■ WHAT THE EXERCISE ASKS
Write the data out again, word for word.

■ PROVIDED INFORMATION

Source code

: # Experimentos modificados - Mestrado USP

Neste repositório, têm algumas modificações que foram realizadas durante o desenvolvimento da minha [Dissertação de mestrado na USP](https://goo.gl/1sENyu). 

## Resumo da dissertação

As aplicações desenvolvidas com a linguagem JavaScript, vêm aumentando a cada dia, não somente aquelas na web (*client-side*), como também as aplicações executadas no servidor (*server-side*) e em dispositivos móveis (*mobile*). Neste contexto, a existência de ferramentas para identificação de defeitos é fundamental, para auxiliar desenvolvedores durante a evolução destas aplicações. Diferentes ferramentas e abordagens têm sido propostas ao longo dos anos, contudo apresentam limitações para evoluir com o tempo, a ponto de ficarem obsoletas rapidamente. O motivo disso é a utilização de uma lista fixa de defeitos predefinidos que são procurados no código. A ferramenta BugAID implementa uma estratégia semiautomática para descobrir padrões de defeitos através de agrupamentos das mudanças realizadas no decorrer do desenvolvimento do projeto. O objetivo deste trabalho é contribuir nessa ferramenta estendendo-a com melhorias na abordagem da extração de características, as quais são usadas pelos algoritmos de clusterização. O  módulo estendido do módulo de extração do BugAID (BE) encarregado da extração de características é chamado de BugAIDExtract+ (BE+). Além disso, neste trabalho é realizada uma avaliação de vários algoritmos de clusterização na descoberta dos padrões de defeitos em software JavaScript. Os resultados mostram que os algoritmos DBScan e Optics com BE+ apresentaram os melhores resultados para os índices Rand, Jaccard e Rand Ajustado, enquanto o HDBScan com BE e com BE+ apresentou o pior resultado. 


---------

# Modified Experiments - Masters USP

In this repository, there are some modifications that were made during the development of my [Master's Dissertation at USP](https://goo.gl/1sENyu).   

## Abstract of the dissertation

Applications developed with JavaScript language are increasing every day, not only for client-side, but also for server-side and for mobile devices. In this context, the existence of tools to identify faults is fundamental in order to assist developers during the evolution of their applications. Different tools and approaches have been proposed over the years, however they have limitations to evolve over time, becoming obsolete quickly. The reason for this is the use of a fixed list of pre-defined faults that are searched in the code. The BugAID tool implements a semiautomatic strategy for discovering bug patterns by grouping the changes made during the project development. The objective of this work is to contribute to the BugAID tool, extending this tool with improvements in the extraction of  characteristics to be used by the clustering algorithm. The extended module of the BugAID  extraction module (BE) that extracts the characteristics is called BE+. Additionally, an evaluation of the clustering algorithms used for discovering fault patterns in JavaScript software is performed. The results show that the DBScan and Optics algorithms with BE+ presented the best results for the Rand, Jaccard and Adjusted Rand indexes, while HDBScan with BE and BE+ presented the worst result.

■ WRITTEN REPLY
Source code

: # Experimentos modificados - Mestrado USP

Neste repositório, têm algumas modificações que foram realizadas durante o desenvolvimento da minha [Dissertação de mestrado na USP](https://goo.gl/1sENyu). 

## Resumo da dissertação

As aplicações desenvolvidas com a linguagem JavaScript, vêm aumentando a cada dia, não somente aquelas na web (*client-side*), como também as aplicações executadas no servidor (*server-side*) e em dispositivos móveis (*mobile*). Neste contexto, a existência de ferramentas para identificação de defeitos é fundamental, para auxiliar desenvolvedores durante a evolução destas aplicações. Diferentes ferramentas e abordagens têm sido propostas ao longo dos anos, contudo apresentam limitações para evoluir com o tempo, a ponto de ficarem obsoletas rapidamente. O motivo disso é a utilização de uma lista fixa de defeitos predefinidos que são procurados no código. A ferramenta BugAID implementa uma estratégia semiautomática para descobrir padrões de defeitos através de agrupamentos das mudanças realizadas no decorrer do desenvolvimento do projeto. O objetivo deste trabalho é contribuir nessa ferramenta estendendo-a com melhorias na abordagem da extração de características, as quais são usadas pelos algoritmos de clusterização. O  módulo estendido do módulo de extração do BugAID (BE) encarregado da extração de características é chamado de BugAIDExtract+ (BE+). Além disso, neste trabalho é realizada uma avaliação de vários algoritmos de clusterização na descoberta dos padrões de defeitos em software JavaScript. Os resultados mostram que os algoritmos DBScan e Optics com BE+ apresentaram os melhores resultados para os índices Rand, Jaccard e Rand Ajustado, enquanto o HDBScan com BE e com BE+ apresentou o pior resultado. 


---------

# Modified Experiments - Masters USP

In this repository, there are some modifications that were made during the development of my [Master's Dissertation at USP](https://goo.gl/1sENyu).   

## Abstract of the dissertation

Applications developed with JavaScript language are increasing every day, not only for client-side, but also for server-side and for mobile devices. In this context, the existence of tools to identify faults is fundamental in order to assist developers during the evolution of their applications. Different tools and approaches have been proposed over the years, however they have limitations to evolve over time, becoming obsolete quickly. The reason for this is the use of a fixed list of pre-defined faults that are searched in the code. The BugAID tool implements a semiautomatic strategy for discovering bug patterns by grouping the changes made during the project development. The objective of this work is to contribute to the BugAID tool, extending this tool with improvements in the extraction of  characteristics to be used by the clustering algorithm. The extended module of the BugAID  extraction module (BE) that extracts the characteristics is called BE+. Additionally, an evaluation of the clustering algorithms used for discovering fault patterns in JavaScript software is performed. The results show that the DBScan and Optics algorithms with BE+ presented the best results for the Rand, Jaccard and Adjusted Rand indexes, while HDBScan with BE and BE+ presented the worst result.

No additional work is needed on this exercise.